What to do —
Lay out the lines from the start of the items through the line containing "محظوظ .. من يستحق زيادة المعاشات", inclusive, as a Markdown table with the columns Row and Line, giving each line's row number and its text. Leave out blank lines.

Stored data items —
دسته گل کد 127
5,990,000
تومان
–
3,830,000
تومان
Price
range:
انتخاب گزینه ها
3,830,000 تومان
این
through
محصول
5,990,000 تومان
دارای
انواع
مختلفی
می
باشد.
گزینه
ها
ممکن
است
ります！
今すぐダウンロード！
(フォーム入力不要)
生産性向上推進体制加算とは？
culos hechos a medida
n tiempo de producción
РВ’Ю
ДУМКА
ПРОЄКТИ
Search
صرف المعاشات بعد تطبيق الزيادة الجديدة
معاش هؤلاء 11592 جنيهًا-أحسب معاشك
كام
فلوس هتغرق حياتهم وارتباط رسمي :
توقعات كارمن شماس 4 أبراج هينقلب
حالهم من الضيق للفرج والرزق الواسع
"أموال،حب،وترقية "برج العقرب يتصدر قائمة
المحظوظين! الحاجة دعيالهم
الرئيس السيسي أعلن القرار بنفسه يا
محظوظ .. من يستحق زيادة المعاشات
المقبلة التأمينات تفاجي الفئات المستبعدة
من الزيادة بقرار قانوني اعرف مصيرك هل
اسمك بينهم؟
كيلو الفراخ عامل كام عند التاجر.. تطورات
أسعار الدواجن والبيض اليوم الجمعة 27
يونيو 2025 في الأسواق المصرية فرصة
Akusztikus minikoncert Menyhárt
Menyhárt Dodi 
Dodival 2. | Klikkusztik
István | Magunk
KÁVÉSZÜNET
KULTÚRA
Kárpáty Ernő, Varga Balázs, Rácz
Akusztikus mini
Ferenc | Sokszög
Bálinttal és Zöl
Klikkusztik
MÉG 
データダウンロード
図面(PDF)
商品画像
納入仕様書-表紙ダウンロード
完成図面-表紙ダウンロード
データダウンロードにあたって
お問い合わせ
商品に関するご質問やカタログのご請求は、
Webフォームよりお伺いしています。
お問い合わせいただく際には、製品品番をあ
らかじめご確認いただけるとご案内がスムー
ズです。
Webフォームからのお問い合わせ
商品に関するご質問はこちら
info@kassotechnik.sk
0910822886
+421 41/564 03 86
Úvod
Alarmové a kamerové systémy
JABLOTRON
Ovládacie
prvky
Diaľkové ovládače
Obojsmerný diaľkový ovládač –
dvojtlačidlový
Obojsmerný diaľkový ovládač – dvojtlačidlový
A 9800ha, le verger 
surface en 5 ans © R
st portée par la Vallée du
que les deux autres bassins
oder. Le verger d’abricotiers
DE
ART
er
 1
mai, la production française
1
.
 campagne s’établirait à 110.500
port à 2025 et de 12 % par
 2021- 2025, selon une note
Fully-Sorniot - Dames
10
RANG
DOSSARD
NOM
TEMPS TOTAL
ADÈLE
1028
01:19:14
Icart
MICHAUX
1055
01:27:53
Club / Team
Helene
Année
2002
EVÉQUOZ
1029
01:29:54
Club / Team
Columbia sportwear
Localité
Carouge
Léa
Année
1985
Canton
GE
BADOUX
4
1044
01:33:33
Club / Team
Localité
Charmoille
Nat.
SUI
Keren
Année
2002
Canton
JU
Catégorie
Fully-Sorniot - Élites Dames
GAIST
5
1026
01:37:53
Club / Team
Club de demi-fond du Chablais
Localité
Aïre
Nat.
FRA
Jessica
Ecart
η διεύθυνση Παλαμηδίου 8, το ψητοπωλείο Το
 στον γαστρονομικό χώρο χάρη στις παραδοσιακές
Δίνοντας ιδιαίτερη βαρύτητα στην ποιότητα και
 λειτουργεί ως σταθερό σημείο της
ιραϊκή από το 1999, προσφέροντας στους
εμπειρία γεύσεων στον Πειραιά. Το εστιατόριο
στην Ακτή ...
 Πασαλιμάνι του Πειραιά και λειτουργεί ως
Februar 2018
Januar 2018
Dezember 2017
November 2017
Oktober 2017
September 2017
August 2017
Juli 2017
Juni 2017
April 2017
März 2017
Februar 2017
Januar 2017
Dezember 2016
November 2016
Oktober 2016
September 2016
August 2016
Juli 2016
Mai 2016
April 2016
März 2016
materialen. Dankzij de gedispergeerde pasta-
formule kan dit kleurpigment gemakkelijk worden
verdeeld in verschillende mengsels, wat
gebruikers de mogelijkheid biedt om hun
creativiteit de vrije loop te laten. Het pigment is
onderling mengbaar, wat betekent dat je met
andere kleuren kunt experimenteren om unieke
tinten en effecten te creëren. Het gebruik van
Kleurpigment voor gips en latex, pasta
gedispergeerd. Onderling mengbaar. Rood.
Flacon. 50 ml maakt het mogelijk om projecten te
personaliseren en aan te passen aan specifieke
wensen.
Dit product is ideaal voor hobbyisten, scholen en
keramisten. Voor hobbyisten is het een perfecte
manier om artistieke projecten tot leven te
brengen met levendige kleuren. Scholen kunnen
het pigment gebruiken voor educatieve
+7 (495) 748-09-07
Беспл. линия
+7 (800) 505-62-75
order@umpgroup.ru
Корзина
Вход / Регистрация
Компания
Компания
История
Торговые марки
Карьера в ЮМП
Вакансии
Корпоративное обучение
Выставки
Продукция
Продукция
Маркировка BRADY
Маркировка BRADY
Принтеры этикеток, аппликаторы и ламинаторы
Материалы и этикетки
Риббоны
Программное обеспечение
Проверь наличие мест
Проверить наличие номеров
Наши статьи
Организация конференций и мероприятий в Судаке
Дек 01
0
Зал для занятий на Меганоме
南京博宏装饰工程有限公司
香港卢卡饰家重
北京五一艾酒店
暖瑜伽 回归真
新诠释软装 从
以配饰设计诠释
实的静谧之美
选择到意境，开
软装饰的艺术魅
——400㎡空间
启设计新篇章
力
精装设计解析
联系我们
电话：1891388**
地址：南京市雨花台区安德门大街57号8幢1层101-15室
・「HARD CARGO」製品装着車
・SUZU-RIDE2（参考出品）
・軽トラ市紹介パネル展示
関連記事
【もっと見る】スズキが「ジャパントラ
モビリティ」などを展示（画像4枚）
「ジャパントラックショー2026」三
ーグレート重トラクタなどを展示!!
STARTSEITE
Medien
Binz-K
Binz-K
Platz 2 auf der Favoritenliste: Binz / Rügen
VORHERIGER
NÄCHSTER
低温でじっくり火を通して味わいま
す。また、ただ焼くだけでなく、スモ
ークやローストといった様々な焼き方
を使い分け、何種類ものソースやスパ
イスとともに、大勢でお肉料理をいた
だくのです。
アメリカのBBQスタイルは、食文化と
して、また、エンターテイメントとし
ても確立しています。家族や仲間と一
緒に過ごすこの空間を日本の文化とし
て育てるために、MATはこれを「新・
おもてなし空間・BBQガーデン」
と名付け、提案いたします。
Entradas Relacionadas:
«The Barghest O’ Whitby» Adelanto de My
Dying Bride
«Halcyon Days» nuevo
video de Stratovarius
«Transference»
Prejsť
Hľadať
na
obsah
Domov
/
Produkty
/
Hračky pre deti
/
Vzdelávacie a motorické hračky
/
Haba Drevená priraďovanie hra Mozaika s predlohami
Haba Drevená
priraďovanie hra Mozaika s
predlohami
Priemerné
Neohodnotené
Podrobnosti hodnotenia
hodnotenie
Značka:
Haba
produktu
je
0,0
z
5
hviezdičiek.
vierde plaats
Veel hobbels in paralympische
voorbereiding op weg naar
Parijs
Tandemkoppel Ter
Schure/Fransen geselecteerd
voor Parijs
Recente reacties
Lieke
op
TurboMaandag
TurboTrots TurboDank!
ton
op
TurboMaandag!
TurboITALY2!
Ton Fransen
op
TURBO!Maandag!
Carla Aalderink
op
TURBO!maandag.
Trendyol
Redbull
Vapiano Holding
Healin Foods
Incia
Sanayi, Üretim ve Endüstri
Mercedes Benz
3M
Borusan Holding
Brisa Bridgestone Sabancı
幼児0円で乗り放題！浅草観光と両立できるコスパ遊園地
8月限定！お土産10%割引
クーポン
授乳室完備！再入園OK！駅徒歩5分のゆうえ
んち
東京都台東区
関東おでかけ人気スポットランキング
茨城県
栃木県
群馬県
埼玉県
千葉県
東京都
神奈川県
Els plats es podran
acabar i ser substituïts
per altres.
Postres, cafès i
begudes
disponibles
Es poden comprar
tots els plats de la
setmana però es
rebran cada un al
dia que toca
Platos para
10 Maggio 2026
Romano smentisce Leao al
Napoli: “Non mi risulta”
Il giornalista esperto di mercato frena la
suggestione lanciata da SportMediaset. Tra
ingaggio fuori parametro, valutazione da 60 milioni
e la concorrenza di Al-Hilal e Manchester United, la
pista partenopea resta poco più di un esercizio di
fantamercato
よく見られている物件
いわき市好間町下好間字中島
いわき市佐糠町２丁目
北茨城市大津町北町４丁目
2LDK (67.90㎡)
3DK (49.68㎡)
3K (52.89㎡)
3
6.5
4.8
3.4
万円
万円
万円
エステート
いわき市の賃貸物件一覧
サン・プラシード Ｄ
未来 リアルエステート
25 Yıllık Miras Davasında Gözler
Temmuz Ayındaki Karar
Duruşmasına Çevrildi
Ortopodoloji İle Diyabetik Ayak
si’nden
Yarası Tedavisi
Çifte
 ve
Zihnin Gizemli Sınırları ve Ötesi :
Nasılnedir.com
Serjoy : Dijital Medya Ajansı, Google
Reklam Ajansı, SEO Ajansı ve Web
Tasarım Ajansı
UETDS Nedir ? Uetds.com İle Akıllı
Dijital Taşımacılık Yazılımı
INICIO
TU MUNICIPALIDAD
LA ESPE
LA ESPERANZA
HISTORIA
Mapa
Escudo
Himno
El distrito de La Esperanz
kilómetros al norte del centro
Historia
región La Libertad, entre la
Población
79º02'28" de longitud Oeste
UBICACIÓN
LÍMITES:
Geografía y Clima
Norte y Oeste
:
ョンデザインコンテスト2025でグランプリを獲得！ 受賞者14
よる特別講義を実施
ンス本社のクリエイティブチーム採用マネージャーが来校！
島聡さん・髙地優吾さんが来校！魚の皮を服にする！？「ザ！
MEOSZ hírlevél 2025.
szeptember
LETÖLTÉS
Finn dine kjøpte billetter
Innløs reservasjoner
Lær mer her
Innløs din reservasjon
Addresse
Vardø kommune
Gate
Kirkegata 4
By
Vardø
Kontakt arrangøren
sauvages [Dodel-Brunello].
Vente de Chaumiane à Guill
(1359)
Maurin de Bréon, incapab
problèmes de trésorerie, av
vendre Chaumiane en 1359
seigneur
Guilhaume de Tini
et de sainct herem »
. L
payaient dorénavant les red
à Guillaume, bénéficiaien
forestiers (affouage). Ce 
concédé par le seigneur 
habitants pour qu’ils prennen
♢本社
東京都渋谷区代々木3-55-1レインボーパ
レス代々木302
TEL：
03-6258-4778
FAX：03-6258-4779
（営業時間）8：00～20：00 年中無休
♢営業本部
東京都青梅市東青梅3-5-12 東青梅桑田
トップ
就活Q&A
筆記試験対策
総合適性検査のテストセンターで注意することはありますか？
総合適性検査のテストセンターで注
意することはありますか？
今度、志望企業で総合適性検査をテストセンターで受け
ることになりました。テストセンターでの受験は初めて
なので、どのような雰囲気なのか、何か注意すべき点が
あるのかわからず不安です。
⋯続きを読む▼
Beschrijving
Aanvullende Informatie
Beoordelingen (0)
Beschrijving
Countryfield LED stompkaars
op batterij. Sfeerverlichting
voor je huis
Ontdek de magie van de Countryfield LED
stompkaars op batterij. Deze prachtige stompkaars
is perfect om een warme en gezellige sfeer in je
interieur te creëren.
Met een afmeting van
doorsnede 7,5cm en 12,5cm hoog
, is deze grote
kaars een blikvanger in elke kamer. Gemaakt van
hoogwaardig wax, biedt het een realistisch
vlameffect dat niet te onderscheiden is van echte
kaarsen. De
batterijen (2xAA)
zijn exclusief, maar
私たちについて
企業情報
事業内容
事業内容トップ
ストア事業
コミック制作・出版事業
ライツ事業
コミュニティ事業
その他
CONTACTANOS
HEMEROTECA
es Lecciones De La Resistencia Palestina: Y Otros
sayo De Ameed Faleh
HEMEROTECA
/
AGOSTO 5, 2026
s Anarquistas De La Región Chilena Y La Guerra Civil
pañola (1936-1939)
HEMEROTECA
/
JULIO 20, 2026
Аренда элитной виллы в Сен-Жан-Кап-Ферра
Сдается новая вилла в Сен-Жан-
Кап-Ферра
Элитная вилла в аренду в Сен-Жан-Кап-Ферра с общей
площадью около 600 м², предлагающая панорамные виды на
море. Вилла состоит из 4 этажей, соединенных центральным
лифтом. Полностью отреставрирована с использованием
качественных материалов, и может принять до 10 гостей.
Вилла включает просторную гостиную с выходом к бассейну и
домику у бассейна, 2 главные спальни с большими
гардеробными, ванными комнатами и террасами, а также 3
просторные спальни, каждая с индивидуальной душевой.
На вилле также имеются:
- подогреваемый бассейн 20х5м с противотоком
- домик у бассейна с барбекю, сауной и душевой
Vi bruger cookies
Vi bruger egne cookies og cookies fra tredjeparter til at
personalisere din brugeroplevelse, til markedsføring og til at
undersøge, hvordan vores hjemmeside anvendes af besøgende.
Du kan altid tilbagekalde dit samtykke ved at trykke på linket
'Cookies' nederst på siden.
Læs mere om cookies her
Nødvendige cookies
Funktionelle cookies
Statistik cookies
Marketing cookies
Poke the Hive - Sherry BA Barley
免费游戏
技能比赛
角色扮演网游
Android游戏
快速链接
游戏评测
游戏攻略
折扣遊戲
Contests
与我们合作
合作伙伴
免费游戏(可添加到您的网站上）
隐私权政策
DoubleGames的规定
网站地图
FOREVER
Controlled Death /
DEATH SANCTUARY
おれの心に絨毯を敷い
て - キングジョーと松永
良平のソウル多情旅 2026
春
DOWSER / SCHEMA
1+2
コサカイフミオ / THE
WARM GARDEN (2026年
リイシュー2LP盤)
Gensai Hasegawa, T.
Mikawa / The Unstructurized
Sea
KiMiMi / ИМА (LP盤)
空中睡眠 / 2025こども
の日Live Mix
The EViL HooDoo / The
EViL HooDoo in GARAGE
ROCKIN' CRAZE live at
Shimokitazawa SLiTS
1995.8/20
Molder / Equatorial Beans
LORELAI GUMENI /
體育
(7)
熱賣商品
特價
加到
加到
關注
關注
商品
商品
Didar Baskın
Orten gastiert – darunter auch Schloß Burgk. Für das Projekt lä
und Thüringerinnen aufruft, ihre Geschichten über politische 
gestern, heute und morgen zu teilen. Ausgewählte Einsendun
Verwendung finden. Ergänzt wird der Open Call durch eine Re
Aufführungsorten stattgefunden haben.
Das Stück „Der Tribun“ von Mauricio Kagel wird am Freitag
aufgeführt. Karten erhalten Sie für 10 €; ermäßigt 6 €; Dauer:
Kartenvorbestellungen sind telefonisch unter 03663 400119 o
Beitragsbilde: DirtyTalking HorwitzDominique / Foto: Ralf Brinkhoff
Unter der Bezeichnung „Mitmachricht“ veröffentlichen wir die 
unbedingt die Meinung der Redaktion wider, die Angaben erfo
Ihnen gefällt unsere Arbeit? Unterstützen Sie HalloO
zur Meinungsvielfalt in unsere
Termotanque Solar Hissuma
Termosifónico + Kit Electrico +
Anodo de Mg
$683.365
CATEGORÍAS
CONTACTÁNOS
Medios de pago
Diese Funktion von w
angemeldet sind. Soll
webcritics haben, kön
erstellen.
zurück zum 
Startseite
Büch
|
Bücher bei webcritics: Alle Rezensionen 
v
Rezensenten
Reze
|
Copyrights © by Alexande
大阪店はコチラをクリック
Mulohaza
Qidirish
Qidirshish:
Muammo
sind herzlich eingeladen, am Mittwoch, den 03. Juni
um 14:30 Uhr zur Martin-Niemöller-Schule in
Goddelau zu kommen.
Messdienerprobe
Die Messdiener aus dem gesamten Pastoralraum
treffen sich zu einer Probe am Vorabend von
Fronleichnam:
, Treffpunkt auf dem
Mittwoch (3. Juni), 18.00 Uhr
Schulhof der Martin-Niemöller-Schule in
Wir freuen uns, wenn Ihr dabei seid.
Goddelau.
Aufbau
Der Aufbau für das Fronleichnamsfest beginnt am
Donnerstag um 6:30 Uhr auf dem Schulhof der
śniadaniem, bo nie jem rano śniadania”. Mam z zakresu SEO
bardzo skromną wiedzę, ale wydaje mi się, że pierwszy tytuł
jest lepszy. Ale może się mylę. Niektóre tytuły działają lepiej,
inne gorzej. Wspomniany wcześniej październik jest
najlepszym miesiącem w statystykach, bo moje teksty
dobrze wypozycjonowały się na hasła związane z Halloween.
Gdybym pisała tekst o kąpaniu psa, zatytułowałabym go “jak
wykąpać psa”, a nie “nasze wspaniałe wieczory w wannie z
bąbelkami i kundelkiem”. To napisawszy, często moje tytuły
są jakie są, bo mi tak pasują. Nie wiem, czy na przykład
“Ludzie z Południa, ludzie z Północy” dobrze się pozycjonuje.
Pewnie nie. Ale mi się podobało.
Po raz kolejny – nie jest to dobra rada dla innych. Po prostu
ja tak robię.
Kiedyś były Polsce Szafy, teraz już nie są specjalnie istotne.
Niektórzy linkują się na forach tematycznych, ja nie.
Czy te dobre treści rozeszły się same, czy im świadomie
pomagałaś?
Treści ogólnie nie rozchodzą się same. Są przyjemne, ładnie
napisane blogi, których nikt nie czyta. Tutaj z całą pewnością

Task solution —
| Row | Line |
|---|---|
| 1 | دسته گل کد 127 |
| 2 | 5,990,000 |
| 3 | تومان |
| 4 | – |
| 5 | 3,830,000 |
| 6 | تومان |
| 7 | Price |
| 8 | range: |
| 9 | انتخاب گزینه ها |
| 10 | 3,830,000 تومان |
| 11 | این |
| 12 | through |
| 13 | محصول |
| 14 | 5,990,000 تومان |
| 15 | دارای |
| 16 | انواع |
| 17 | مختلفی |
| 18 | می |
| 19 | باشد. |
| 20 | گزینه |
| 21 | ها |
| 22 | ممکن |
| 23 | است |
| 24 | ります！ |
| 25 | 今すぐダウンロード！ |
| 26 | (フォーム入力不要) |
| 27 | 生産性向上推進体制加算とは？ |
| 28 | culos hechos a medida |
| 29 | n tiempo de producción |
| 30 | РВ’Ю |
| 31 | ДУМКА |
| 32 | ПРОЄКТИ |
| 33 | Search |
| 34 | صرف المعاشات بعد تطبيق الزيادة الجديدة |
| 35 | معاش هؤلاء 11592 جنيهًا-أحسب معاشك |
| 36 | كام |
| 37 | فلوس هتغرق حياتهم وارتباط رسمي : |
| 38 | توقعات كارمن شماس 4 أبراج هينقلب |
| 39 | حالهم من الضيق للفرج والرزق الواسع |
| 40 | "أموال،حب،وترقية "برج العقرب يتصدر قائمة |
| 41 | المحظوظين! الحاجة دعيالهم |
| 42 | الرئيس السيسي أعلن القرار بنفسه يا |
| 43 | محظوظ .. من يستحق زيادة المعاشات |